Arrange every line of the items below as a numbered list, omitting blank lines.
[START]
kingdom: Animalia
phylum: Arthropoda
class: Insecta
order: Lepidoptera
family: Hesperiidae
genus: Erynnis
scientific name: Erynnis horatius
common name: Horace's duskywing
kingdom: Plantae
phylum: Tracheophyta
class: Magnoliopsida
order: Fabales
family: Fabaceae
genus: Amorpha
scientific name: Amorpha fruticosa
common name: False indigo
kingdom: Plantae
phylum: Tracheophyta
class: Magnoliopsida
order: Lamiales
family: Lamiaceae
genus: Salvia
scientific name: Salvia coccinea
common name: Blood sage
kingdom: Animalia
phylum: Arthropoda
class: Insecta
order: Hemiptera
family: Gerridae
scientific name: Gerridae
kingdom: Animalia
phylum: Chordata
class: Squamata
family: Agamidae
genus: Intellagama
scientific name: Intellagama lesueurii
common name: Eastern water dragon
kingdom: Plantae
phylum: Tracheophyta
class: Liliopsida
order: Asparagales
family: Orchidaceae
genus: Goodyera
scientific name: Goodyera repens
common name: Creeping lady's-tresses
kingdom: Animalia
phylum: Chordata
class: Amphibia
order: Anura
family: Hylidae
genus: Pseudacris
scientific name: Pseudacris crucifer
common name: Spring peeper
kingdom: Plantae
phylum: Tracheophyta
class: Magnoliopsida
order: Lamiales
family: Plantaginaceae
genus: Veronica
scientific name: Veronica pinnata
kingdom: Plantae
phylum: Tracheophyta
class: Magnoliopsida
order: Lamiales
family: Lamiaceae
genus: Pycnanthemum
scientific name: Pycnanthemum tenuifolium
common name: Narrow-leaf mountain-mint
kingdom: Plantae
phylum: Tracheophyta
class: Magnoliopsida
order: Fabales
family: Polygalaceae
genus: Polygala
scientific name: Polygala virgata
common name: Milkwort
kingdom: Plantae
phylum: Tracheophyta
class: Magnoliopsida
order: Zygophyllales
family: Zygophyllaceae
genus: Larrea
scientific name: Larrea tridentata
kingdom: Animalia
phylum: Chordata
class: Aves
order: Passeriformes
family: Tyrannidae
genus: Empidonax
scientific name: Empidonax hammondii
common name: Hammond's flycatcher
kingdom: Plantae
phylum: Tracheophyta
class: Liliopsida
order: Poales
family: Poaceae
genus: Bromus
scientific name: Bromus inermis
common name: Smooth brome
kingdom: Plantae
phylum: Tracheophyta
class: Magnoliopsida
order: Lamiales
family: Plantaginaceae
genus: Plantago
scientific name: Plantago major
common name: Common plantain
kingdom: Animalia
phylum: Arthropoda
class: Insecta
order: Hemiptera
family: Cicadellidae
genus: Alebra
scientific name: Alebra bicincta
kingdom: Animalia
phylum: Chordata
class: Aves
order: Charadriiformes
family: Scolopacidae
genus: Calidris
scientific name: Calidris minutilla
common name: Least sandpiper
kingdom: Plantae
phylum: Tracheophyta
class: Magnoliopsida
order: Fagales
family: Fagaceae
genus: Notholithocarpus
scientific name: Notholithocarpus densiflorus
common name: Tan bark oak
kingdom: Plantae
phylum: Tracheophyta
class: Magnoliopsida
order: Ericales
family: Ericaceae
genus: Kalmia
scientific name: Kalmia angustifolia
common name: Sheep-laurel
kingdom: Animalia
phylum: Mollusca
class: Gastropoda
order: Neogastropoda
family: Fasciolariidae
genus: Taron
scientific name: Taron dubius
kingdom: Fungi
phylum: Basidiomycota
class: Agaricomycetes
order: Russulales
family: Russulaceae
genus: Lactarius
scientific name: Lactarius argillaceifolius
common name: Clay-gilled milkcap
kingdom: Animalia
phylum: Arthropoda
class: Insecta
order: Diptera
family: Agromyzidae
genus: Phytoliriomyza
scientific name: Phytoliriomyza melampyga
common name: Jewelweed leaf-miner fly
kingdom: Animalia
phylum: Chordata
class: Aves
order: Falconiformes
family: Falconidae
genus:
[END]
## TASK RESPONSE:
1. kingdom: Animalia
2. phylum: Arthropoda
3. class: Insecta
4. order: Lepidoptera
5. family: Hesperiidae
6. genus: Erynnis
7. scientific name: Erynnis horatius
8. common name: Horace's duskywing
9. kingdom: Plantae
10. phylum: Tracheophyta
11. class: Magnoliopsida
12. order: Fabales
13. family: Fabaceae
14. genus: Amorpha
15. scientific name: Amorpha fruticosa
16. common name: False indigo
17. kingdom: Plantae
18. phylum: Tracheophyta
19. class: Magnoliopsida
20. order: Lamiales
21. family: Lamiaceae
22. genus: Salvia
23. scientific name: Salvia coccinea
24. common name: Blood sage
25. kingdom: Animalia
26. phylum: Arthropoda
27. class: Insecta
28. order: Hemiptera
29. family: Gerridae
30. scientific name: Gerridae
31. kingdom: Animalia
32. phylum: Chordata
33. class: Squamata
34. family: Agamidae
35. genus: Intellagama
36. scientific name: Intellagama lesueurii
37. common name: Eastern water dragon
38. kingdom: Plantae
39. phylum: Tracheophyta
40. class: Liliopsida
41. order: Asparagales
42. family: Orchidaceae
43. genus: Goodyera
44. scientific name: Goodyera repens
45. common name: Creeping lady's-tresses
46. kingdom: Animalia
47. phylum: Chordata
48. class: Amphibia
49. order: Anura
50. family: Hylidae
51. genus: Pseudacris
52. scientific name: Pseudacris crucifer
53. common name: Spring peeper
54. kingdom: Plantae
55. phylum: Tracheophyta
56. class: Magnoliopsida
57. order: Lamiales
58. family: Plantaginaceae
59. genus: Veronica
60. scientific name: Veronica pinnata
61. kingdom: Plantae
62. phylum: Tracheophyta
63. class: Magnoliopsida
64. order: Lamiales
65. family: Lamiaceae
66. genus: Pycnanthemum
67. scientific name: Pycnanthemum tenuifolium
68. common name: Narrow-leaf mountain-mint
69. kingdom: Plantae
70. phylum: Tracheophyta
71. class: Magnoliopsida
72. order: Fabales
73. family: Polygalaceae
74. genus: Polygala
75. scientific name: Polygala virgata
76. common name: Milkwort
77. kingdom: Plantae
78. phylum: Tracheophyta
79. class: Magnoliopsida
80. order: Zygophyllales
81. family: Zygophyllaceae
82. genus: Larrea
83. scientific name: Larrea tridentata
84. kingdom: Animalia
85. phylum: Chordata
86. class: Aves
87. order: Passeriformes
88. family: Tyrannidae
89. genus: Empidonax
90. scientific name: Empidonax hammondii
91. common name: Hammond's flycatcher
92. kingdom: Plantae
93. phylum: Tracheophyta
94. class: Liliopsida
95. order: Poales
96. family: Poaceae
97. genus: Bromus
98. scientific name: Bromus inermis
99. common name: Smooth brome
100. kingdom: Plantae
101. phylum: Tracheophyta
102. class: Magnoliopsida
103. order: Lamiales
104. family: Plantaginaceae
105. genus: Plantago
106. scientific name: Plantago major
107. common name: Common plantain
108. kingdom: Animalia
109. phylum: Arthropoda
110. class: Insecta
111. order: Hemiptera
112. family: Cicadellidae
113. genus: Alebra
114. scientific name: Alebra bicincta
115. kingdom: Animalia
116. phylum: Chordata
117. class: Aves
118. order: Charadriiformes
119. family: Scolopacidae
120. genus: Calidris
121. scientific name: Calidris minutilla
122. common name: Least sandpiper
123. kingdom: Plantae
124. phylum: Tracheophyta
125. class: Magnoliopsida
126. order: Fagales
127. family: Fagaceae
128. genus: Notholithocarpus
129. scientific name: Notholithocarpus densiflorus
130. common name: Tan bark oak
131. kingdom: Plantae
132. phylum: Tracheophyta
133. class: Magnoliopsida
134. order: Ericales
135. family: Ericaceae
136. genus: Kalmia
137. scientific name: Kalmia angustifolia
138. common name: Sheep-laurel
139. kingdom: Animalia
140. phylum: Mollusca
141. class: Gastropoda
142. order: Neogastropoda
143. family: Fasciolariidae
144. genus: Taron
145. scientific name: Taron dubius
146. kingdom: Fungi
147. phylum: Basidiomycota
148. class: Agaricomycetes
149. order: Russulales
150. family: Russulaceae
151. genus: Lactarius
152. scientific name: Lactarius argillaceifolius
153. common name: Clay-gilled milkcap
154. kingdom: Animalia
155. phylum: Arthropoda
156. class: Insecta
157. order: Diptera
158. family: Agromyzidae
159. genus: Phytoliriomyza
160. scientific name: Phytoliriomyza melampyga
161. common name: Jewelweed leaf-miner fly
162. kingdom: Animalia
163. phylum: Chordata
164. class: Aves
165. order: Falconiformes
166. family: Falconidae
167. genus:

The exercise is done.